## Task
Once you have located the line containing "mbe e bjalwa" in the material below, return it exactly along with each line after it through the line containing "ima bja go tšwa".

## Records to process
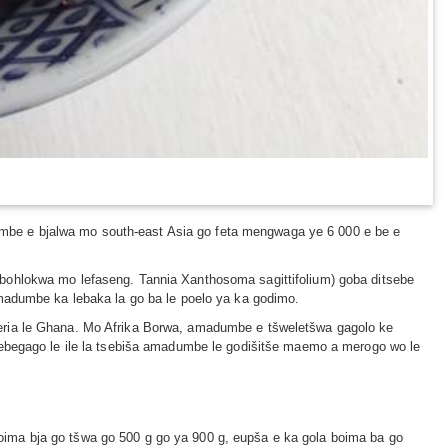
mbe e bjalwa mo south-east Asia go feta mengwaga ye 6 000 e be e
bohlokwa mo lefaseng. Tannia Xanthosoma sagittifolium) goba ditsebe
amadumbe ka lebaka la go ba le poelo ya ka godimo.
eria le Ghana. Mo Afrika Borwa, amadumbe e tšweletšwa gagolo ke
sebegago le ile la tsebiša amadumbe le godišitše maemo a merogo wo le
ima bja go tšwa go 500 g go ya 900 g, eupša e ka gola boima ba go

--

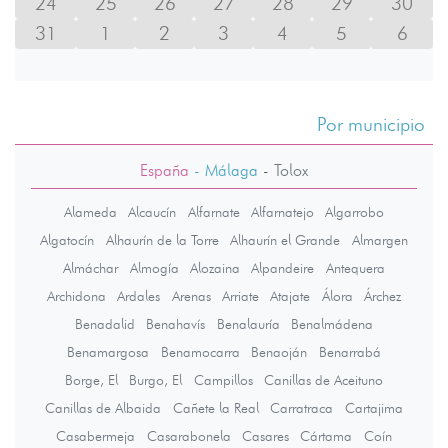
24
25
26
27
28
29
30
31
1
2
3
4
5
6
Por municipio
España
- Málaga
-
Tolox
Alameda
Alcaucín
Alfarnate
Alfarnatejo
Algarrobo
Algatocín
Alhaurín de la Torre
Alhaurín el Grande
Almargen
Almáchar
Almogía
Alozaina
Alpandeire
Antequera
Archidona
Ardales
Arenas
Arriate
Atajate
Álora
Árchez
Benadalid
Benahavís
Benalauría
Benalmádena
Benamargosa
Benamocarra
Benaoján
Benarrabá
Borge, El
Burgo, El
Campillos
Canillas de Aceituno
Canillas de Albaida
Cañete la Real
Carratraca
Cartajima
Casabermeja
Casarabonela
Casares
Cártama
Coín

## Solution to this exercise
mbe e bjalwa mo south-east Asia go feta mengwaga ye 6 000 e be e
bohlokwa mo lefaseng. Tannia Xanthosoma sagittifolium) goba ditsebe
amadumbe ka lebaka la go ba le poelo ya ka godimo.
eria le Ghana. Mo Afrika Borwa, amadumbe e tšweletšwa gagolo ke
sebegago le ile la tsebiša amadumbe le godišitše maemo a merogo wo le
ima bja go tšwa go 500 g go ya 900 g, eupša e ka gola boima ba go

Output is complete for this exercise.